An overloaded ferry sank in rough conditions in central Bangladesh on Monday with up to 200 passengers on board, in the latest disaster to hit the country’s rivers.
Emergency workers said around 100 survivors and two dead bodies had been pulled out of the river, but the rest remain unaccounted for.
“The waves were huge, the ferry was rolling heavily from side to side,” said survivor Syed Saadi, whose wife and two sons were still missing.
“The boat flooded with water after a huge wave hit it, and tipped over before sinking under the water,” he told Channel 24 television.
The ferry was around 30 kilometres (20 miles) south of the capital Dhaka when it sank on the river Padma in the central district of Munshiganj.
Ferry accidents are common in the impoverished country, with overcrowding and poor ship design and maintenance often to blame.
Local police chief Tofazzal Hossain told AFP the vessel was overloaded with passengers and conditions were rough.
The police chief of Madaripur, where the ferry began its journey, said it was carrying between 170 and 200 passengers.
But one survivor, speaking on local television, said there were up to 350 passengers on board.
“There was no storm, but the weather was cloudy and the river was rough. The waves were huge,” he said.
“Suddenly the ferry was hit by a wave and flooded with water. I got out through a window and the ferry sank quickly.
“I was rescued by a local motor boat, other people were also rescued by boats.”
Bangladeshi ferries do not maintain passenger logbooks, and are often overloaded.
Emergency workers at the scene said thousands of onlookers had gathered on the banks of the swollen river Padma, in the district of Munshiganj, where the boat sank.
August is monsoon season in Bangladesh, when rivers run high, and the ship was completely submerged.
“Our divers are going to locate the sunken ferry and start the rescue operations,” Mohammad Dulal of the fire service told AFP.
Bangladesh, one of Asia’s poorest nations, is criss-crossed by more than 230 rivers and boats are the main form of travel, especially in the southern and northeastern regions.
However many of the vessels in use date back to before independence in 1971.

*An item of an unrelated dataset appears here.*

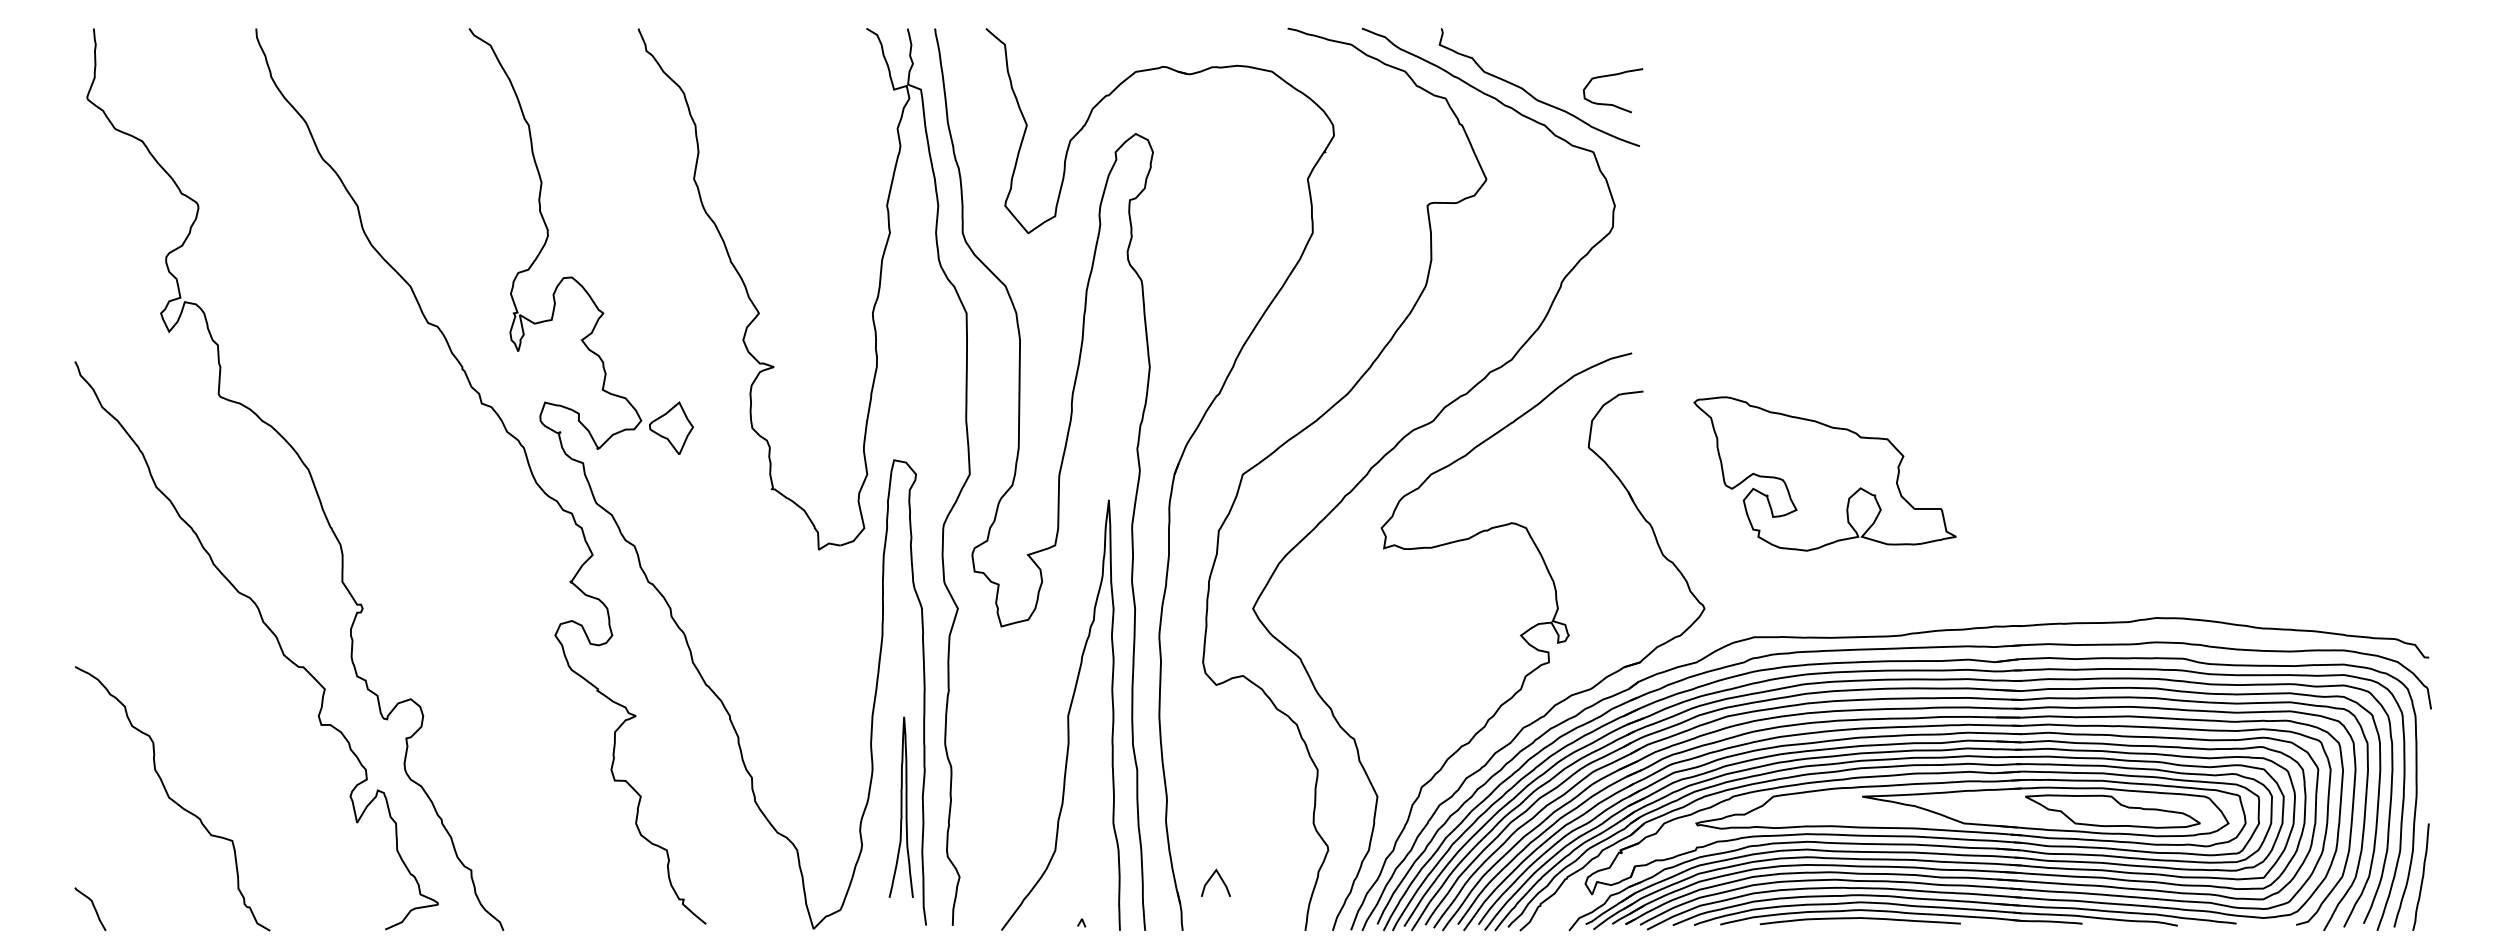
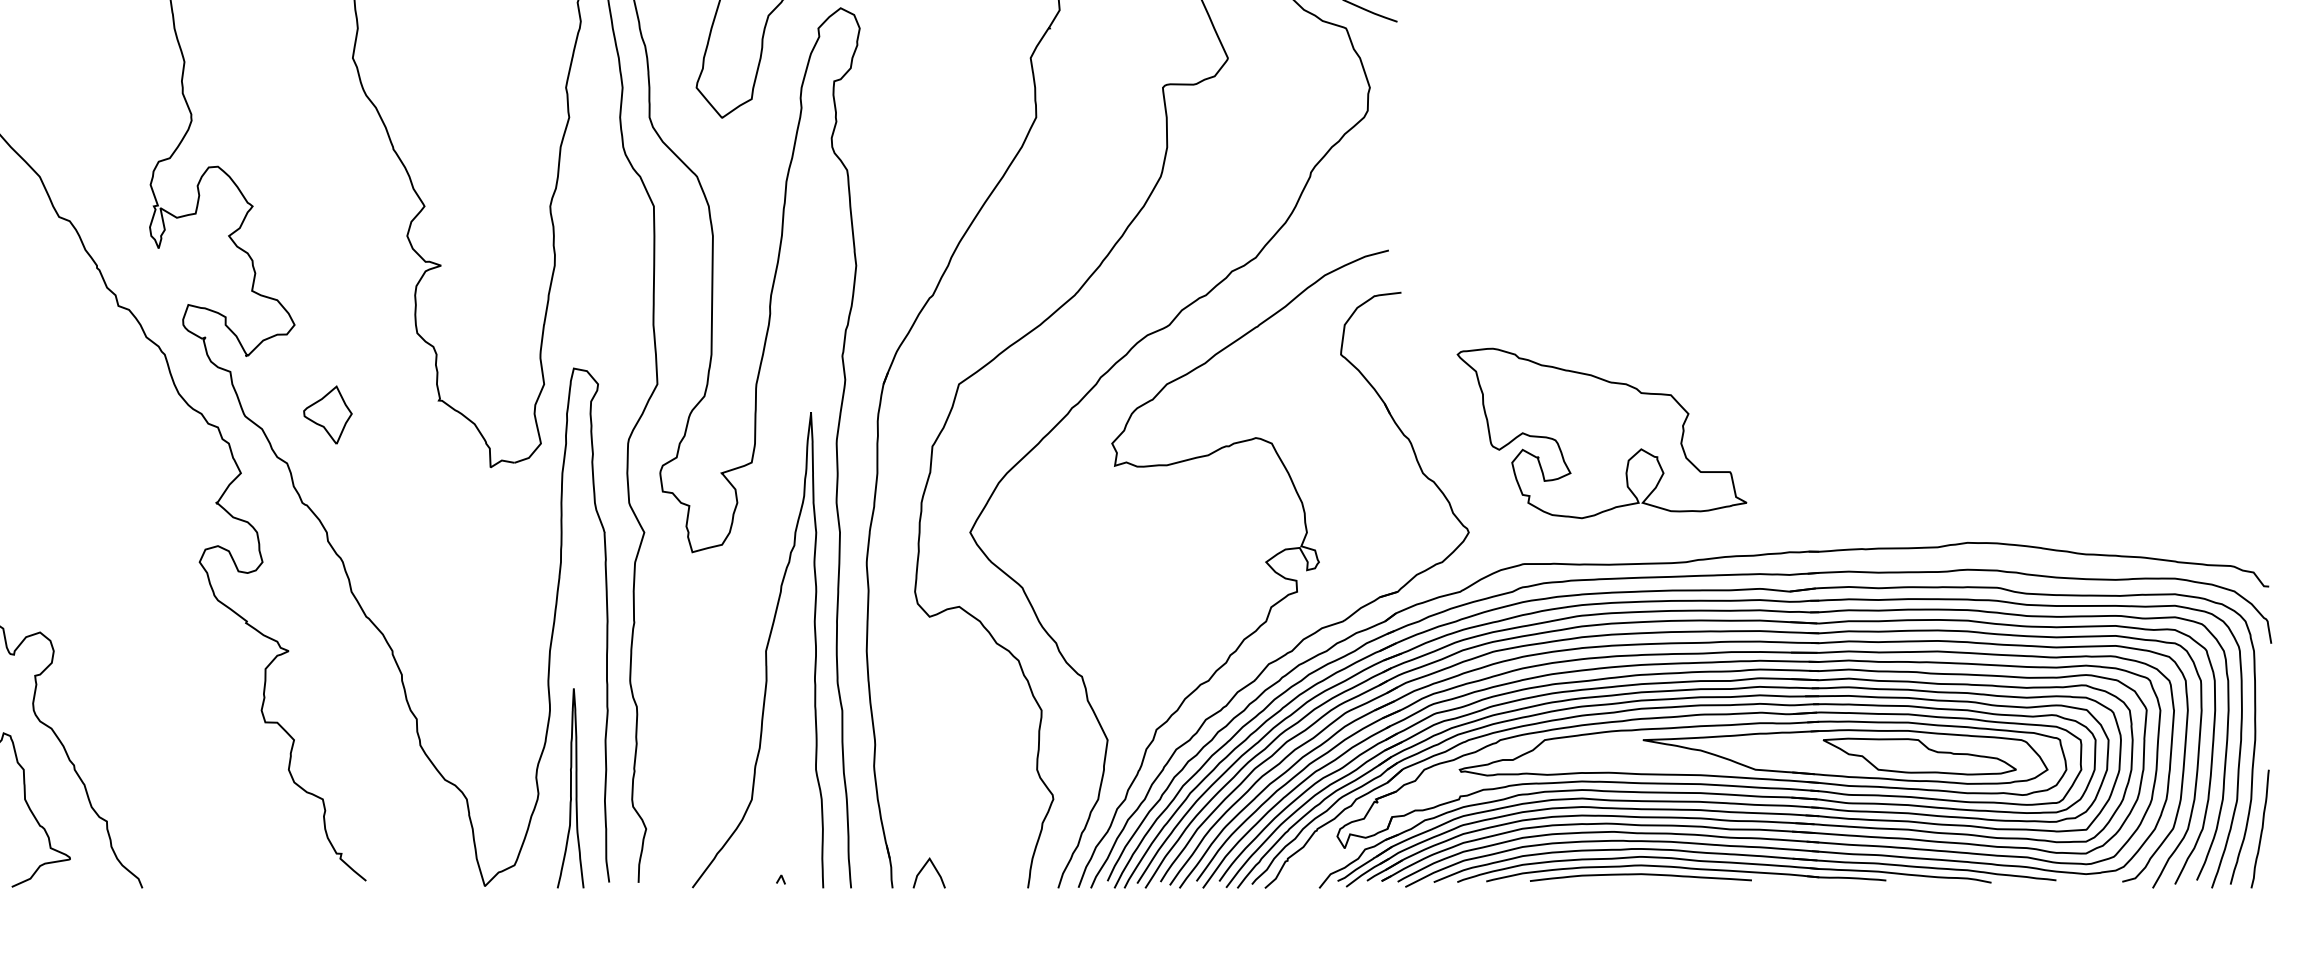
part: (671, 427) -> (327, 414), moved
part: (1824, 473) -> (1601, 432), moved
curve: (900, 806) -> (569, 787), moved
line: (1211, 878) -> (924, 868), moved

Officials have said more than 95 percent of Bangladesh’s hundreds of thousands of small and medium-sized boats do not meet minimum safety regulations.
In May, a passenger ferry thought to be carrying between 150 and 200 people sank in central Bangladesh, killing dozens of people. The exact death toll remains unknown.
Survivors blamed the ship’s captain for refusing to take shelter from a gathering storm.
Around 150 people were killed in the same district in March 2012 after an overcrowded ferry carrying about 200 passengers sank when it was hit by an oil barge in the middle of the night.